:: What you should do ::
From the records below, copy word for word every line starting at the one that contains "00:00-04:00: median 3.85, box" and ending with the one that contains "What is the greatest value displayed?". Leave the pictures out.

:: Exercise data ::
-------
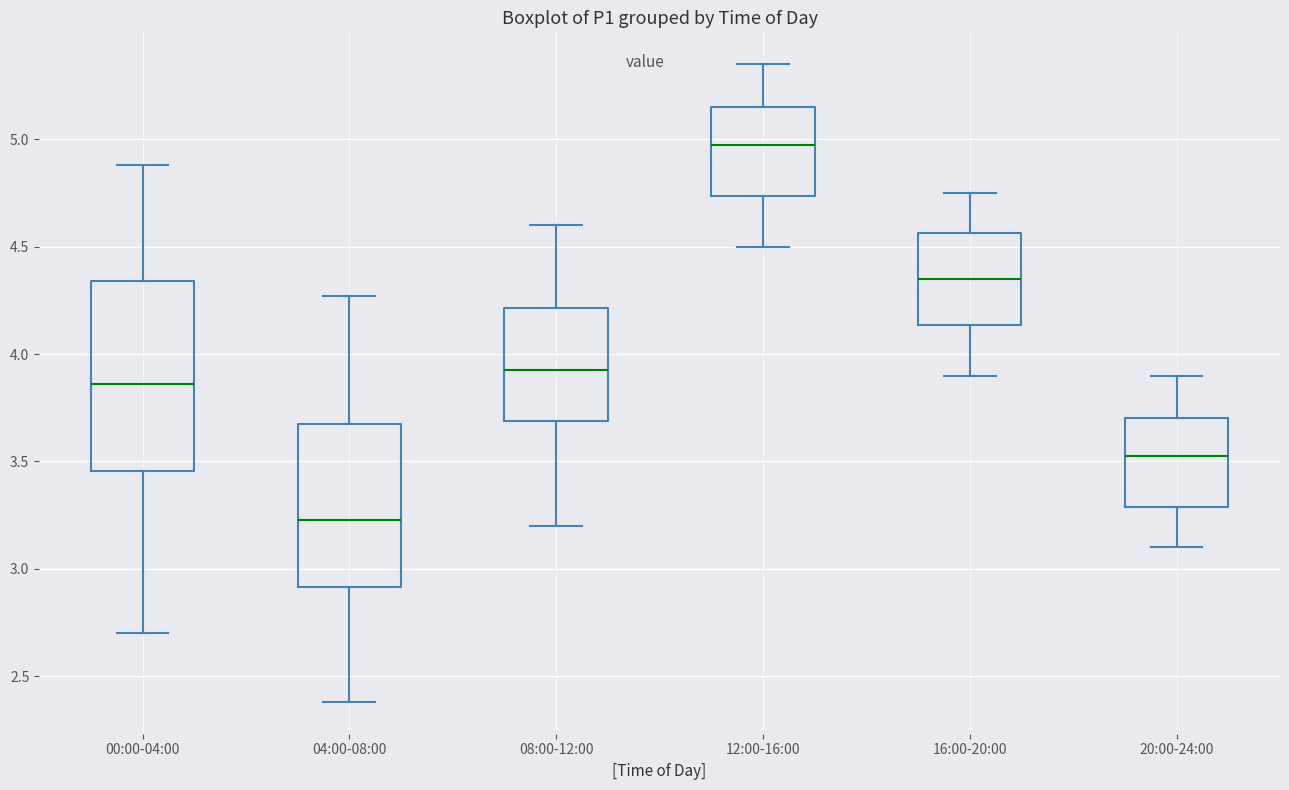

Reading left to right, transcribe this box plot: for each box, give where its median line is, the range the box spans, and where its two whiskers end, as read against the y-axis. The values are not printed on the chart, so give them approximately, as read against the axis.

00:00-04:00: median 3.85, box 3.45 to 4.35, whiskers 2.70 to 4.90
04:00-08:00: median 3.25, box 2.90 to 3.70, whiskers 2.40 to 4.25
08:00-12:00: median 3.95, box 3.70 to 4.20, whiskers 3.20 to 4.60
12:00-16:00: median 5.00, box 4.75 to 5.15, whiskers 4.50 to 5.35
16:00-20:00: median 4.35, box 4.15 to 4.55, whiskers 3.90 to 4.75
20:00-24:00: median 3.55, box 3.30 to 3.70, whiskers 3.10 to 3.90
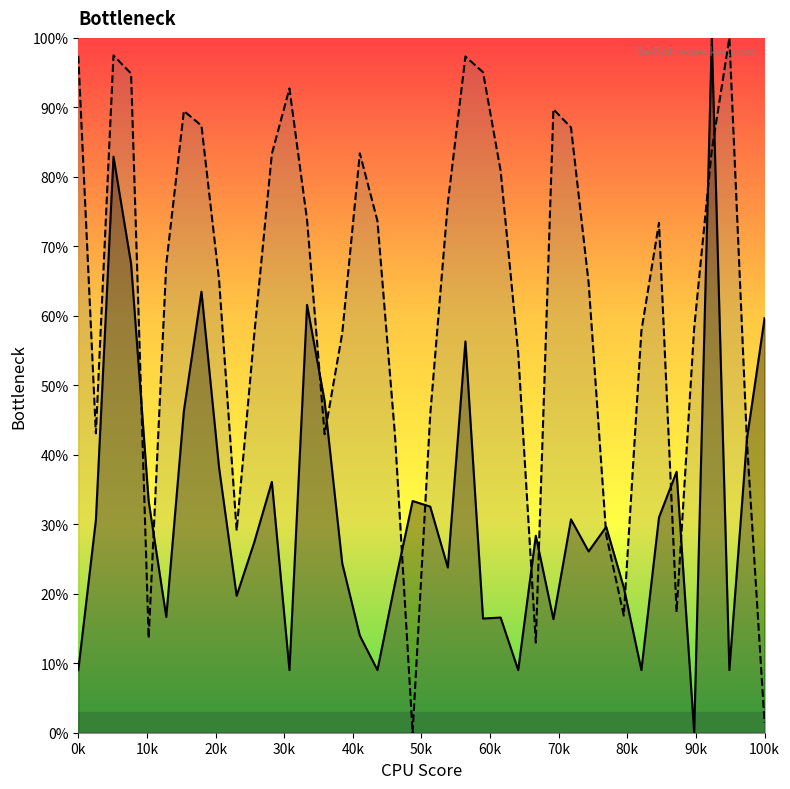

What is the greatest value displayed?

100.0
-------
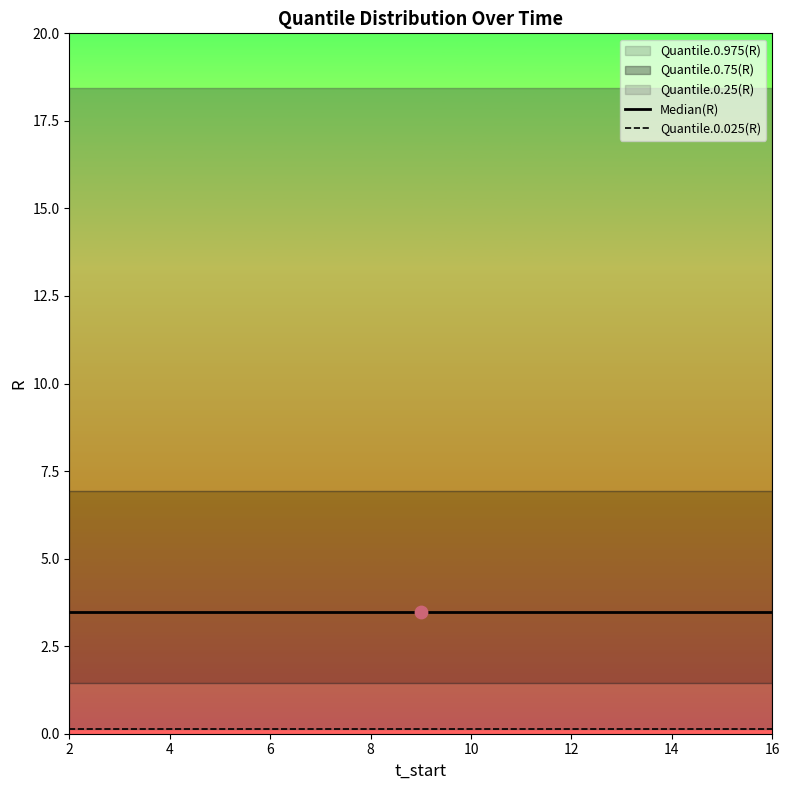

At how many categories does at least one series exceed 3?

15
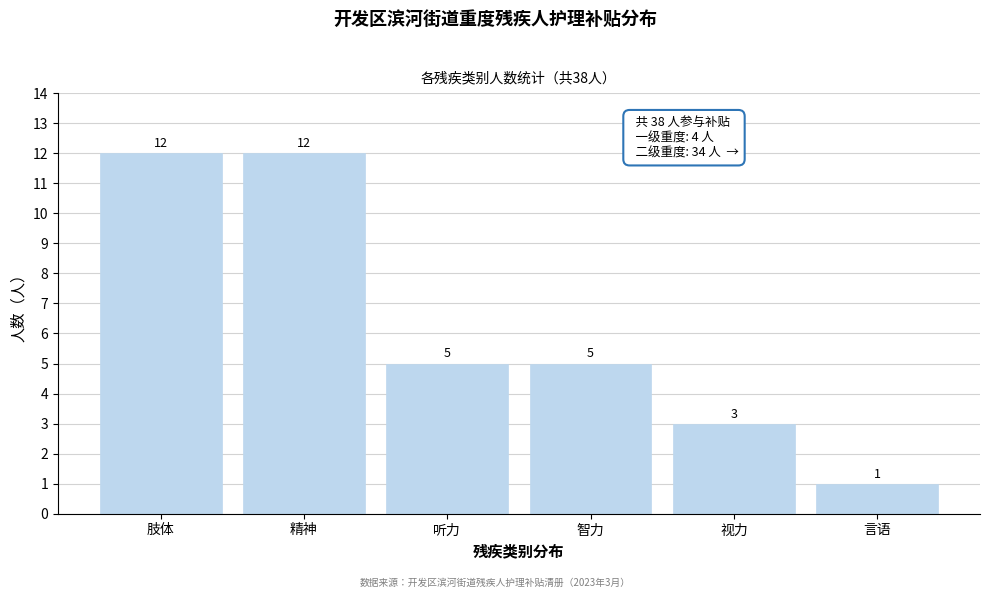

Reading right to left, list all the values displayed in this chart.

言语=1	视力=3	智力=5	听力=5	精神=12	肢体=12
-------
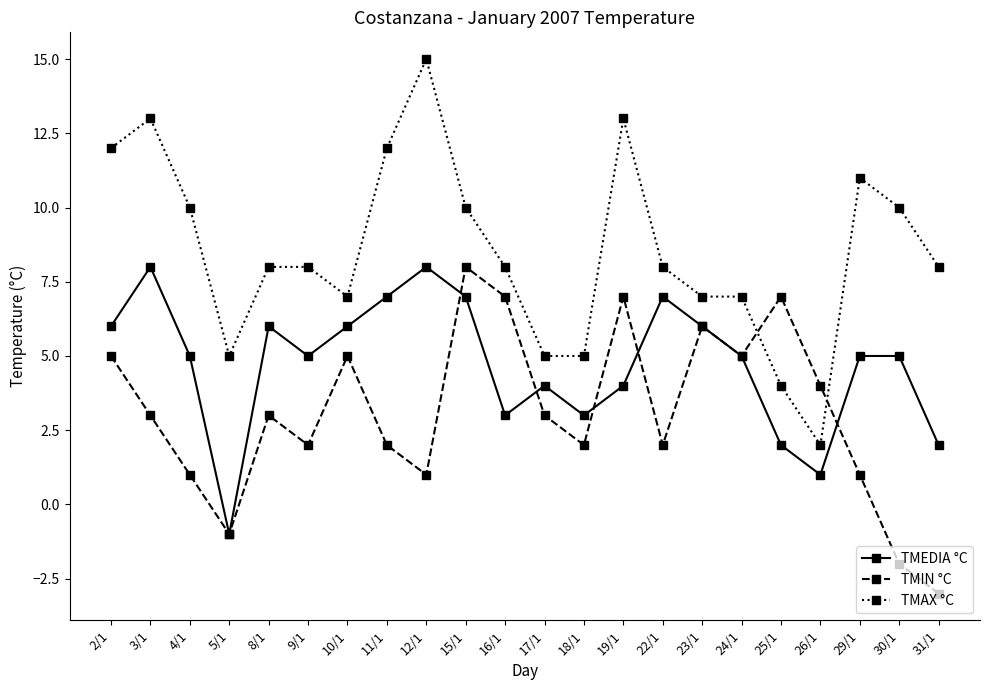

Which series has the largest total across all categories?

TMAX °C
-------
:: Task answer ::
00:00-04:00: median 3.85, box 3.45 to 4.35, whiskers 2.70 to 4.90
04:00-08:00: median 3.25, box 2.90 to 3.70, whiskers 2.40 to 4.25
08:00-12:00: median 3.95, box 3.70 to 4.20, whiskers 3.20 to 4.60
12:00-16:00: median 5.00, box 4.75 to 5.15, whiskers 4.50 to 5.35
16:00-20:00: median 4.35, box 4.15 to 4.55, whiskers 3.90 to 4.75
20:00-24:00: median 3.55, box 3.30 to 3.70, whiskers 3.10 to 3.90

What is the greatest value displayed?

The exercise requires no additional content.